[Opening Given records section]

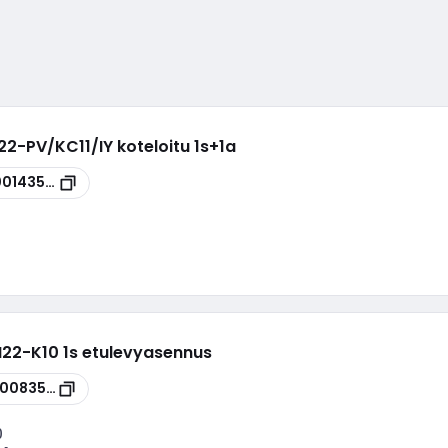
22-PV/KC11/IY koteloitu 1s+1a
00143596
M22-K10 1s etulevyasennus
00083564
0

[Closing Given records section]

Every record is to be repeated exactly, and no picture is carried over.

22-PV/KC11/IY koteloitu 1s+1a
00143596
M22-K10 1s etulevyasennus
00083564
0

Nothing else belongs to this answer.